4. Components

4.1. Infrastructure

The system uses a two-instance Elasticsearch architecture on Pitt CRC infrastructure:

Component

Location

Purpose

Production Elasticsearch

VM, /ix3 (flash)

Live indices, query serving

Staging Elasticsearch

Slurm worker, local NVMe scratch

Index building, embedding enrichment

Authority files

/ix1 (bulk)

Source datasets

Snapshots

/ix1 (bulk)

Transfer mechanism, backup

Processing scripts

/ix1 (bulk)

Ingestion, embedding generation

The staging instance is ephemeral, spun up only for the duration of indexing jobs. It runs on local NVMe scratch storage ($SLURM_SCRATCH, ~870GB available), providing fast I/O for indexing operations. When the Slurm job completes, the staging instance and its local data are automatically cleaned up. Snapshots written to the shared /ix1 filesystem persist the completed indices for transfer to production.

4.2. Elasticsearch Indices

4.2.1. Places Index

Core gazetteer records with geometry and metadata. Each place references toponyms by their name@lang identifiers.

A place may have both phonetic variants of the same name and etymologically distinct endonyms/exonyms:

{
  "place_id": "wd:Q183",
  "namespace": "wd",
  "label": "Germany",
  "toponyms": ["Deutschland@de", "Germany@en", "Allemagne@fr", "Германия@ru", "ドイツ@ja"],
  "ccodes": ["DE"],
  "locations": [{
    "geometry": { "type": "Point", "coordinates": [10.45, 51.17] },
    "rep_point": { "lon": 10.45, "lat": 51.17 }
  }],
  "types": [{ "identifier": "Q6256", "label": "wikidata", "sourceLabel": "country" }],
  "relations": [{ "relationType": "sameAs", "relationTo": "gn:2921044", "certainty": 1.0 }]
}

Here “Deutschland” (endonym), “Germany”, “Allemagne”, “Германия”, and “ドイツ” are all exonyms with different etymological roots—they should not cluster together phonetically.

4.2.2. Toponyms Index

Unique name@language combinations with phonetic data. Each toponym appears once in this index, regardless of how many places share it:

  • Unique name@lang identifier (e.g., “London@en”)

  • Siamese BiLSTM phonetic embedding (128 dimensions)
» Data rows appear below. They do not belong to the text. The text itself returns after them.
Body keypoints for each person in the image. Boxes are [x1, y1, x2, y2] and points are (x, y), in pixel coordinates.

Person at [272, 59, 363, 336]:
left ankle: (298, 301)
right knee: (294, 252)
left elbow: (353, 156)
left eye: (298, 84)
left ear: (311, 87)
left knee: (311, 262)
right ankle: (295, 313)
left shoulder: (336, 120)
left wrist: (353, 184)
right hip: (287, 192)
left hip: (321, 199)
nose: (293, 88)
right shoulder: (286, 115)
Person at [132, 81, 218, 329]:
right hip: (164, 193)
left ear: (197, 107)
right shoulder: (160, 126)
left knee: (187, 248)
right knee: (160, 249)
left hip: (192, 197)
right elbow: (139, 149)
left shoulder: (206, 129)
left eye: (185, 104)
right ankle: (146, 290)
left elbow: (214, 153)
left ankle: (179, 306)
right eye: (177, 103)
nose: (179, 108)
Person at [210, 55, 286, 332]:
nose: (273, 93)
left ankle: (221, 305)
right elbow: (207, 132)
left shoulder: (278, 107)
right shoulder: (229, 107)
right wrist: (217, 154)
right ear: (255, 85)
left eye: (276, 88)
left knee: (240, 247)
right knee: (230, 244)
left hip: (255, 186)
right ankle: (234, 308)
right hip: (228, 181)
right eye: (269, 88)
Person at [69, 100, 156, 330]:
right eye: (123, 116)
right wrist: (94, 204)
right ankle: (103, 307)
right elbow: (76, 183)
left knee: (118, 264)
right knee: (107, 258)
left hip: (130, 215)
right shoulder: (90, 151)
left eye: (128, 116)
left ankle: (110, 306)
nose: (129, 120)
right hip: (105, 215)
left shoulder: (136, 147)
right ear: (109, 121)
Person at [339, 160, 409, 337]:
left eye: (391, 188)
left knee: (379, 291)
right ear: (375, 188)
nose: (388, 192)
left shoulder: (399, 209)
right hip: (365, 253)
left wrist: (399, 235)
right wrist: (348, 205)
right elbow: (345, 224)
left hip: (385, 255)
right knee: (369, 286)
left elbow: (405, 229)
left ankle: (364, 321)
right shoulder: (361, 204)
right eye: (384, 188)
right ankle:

  • Completion suggester for type-ahead

{
  "toponym_id": "London@en",
  "name": "London",
  "name_lower": "london",
  "lang": "en",
  "embedding_bilstm": [0.23, -0.15, ...],
  "suggest": { "input": ["London"], "contexts": { "lang": ["en"] } }
}

This design ensures:

  • Embedding efficiency: Each unique toponym is embedded once, not once per place

  • Storage optimisation: ~80M unique toponyms vs potentially hundreds of millions of place-toponym pairs

  • Query simplicity: Search the toponyms index, then join to places

4.3. Processing Components

4.3.1. Phonetic Embeddings (Siamese BiLSTM)

A character-level bidirectional LSTM, trained using a Siamese architecture, generates 128-dimensional dense vectors from toponym text. The Siamese training approach uses pairs (or triplets) of toponyms with shared weights to learn phonetic similarity directly.

The model:

  • Processes character sequences directly (no IPA required)

  • Learns phonetic similarity from positive/negative pairs

  • Generalises across scripts and languages

  • Enables approximate nearest neighbour search via Elasticsearch kNN

The Siamese BiLSTM approach was chosen over rule-based alternatives (e.g., PanPhon feature vectors) because it handles scripts and languages without explicit phonological rules, and learns what “sounds similar” from real-world toponym equivalences.

4.3.2. Completion Suggester

The suggest field provides type-ahead autocomplete functionality, with language context for filtering suggestions by user locale.